→ **What this exercise asks**
• a. Reproduce the passage of the game interview that begins at the words "What’s the lore" and stops after "narrative behind that?".
• b. Continue the interview on the game's half-breed creatures from the point at which it ends.

→ **Study text**

|---|

The half-breed creatures are really interesting because they talk  to you was that driven by the narrative, or was there an effect you wanted to have in the gameplay by having them talk to you?

It’s by the narrative, first and foremost, and it helped the gameplay quite a bit. The idea of the half-breeds are these half-humans; it was important for us to build it in such a way that they felt human enough and you could relate to [them]. They have emotions, but they’re your enemies. There’s no doubt about that. Having them talk gave them an eeriness…

You can do a lot with a character to make them feel scary, but something that is that powerful and speaks to you is often scarier than the most scary thing you can ever do. Like, you know, the power of reason for something that’s at the top of the food chain if there’s something that can reason as well as you do and is as strong as you, it becomes way scarier than anything else.

What’s the lore behind its transformation? We see him initially as almost a recognisable human, and then he transforms in this sort of American Werewolf sequence his arms extending and so on. What’s the narrative behind that?

We talk about two types of lycans. We have the elders, the older type of lycan they have the ability to be controlled about the way they are. The transformation is something the body goes through purely when they need that strength, and they need to be who they naturally are by birth. The interesting thing about the transformation is there are no gimmicks. It’s a one-to-one transformation of the topology of the whole character, which actually transforms from human to lycan and back, if you want. It’s fun to do in games. We couldn't do it in the past and now we can.

The idea behind it is that they show their true colours when they need to, but they’re part of us, part of society. You see these humans. And that human specifically happens to be a half-breed. So it was interesting to see that whole idea of seeing a cannibal eating bodies, and it was feeding itself.

|---|

→ **Source material**
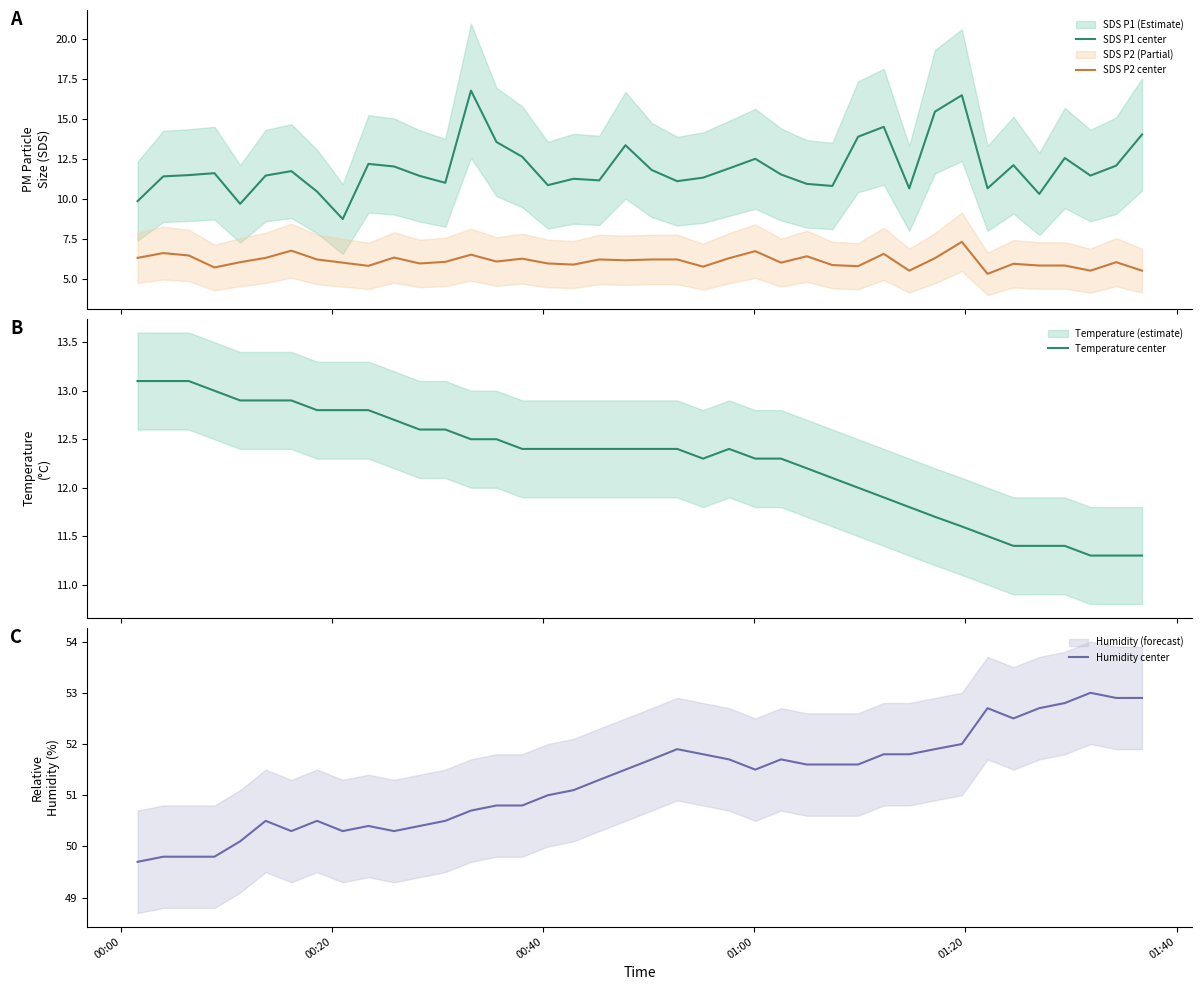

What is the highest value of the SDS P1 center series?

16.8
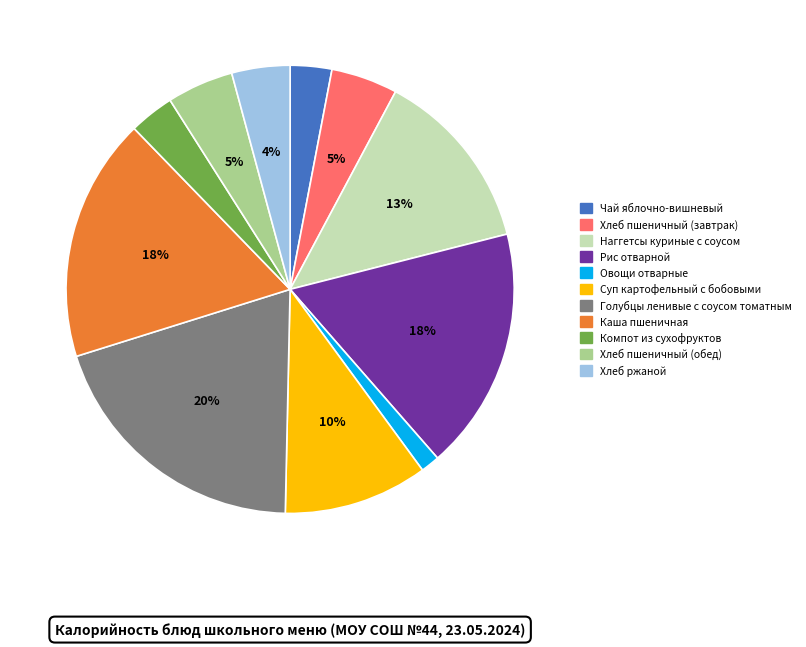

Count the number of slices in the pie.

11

|---|

→ **Results in order**
• a.
What’s the lore behind its transformation? We see him initially as almost a recognisable human, and then he transforms in this sort of American Werewolf sequence his arms extending and so on. What’s the narrative behind that?

• b.
How much did you have to iterate on its design to make it work with the gameplay ?

We iterated quite a bit on it. There were three stages to it: the writing; deciding what our lycans are; deciding what they do and how they behave. Then that writing goes to the concept guys. They do an unbelievable job we went through a long period to build the lycan. We actually got people from outside the team to just input some ideas because we wanted to go all around the place to get as many ideas as possible.

All the while we wanted to make sure that it feels like it’s something that could’ve been real if it existed. Half-breeds are abominations they change like the elephant man. So we went through that whole concept phase of fine-tuning it and finding the thing that fits the narrative.

Once we found the thing that fits the narrative we built it in-game. We started realising what works and what doesn't. Can we really make him, like, 12 foot tall? It’s tough to make it… Sometimes you basically try to figure out where you want to stop.

Luckily for us, because the game was now written completely without thinking what the enemy could be, I was able to at least know at the beginning if the lycans were a certain way. They were first written as nine feet tall, and that’s how they ended up.

It was a cool process, but there were three clear stages: writing, building the first concepts, and building the model and trying to figure out the gameplay with it. It worked out.

You have assassination stealth missions are you always trying to track down a particular target or is it more varied than that ?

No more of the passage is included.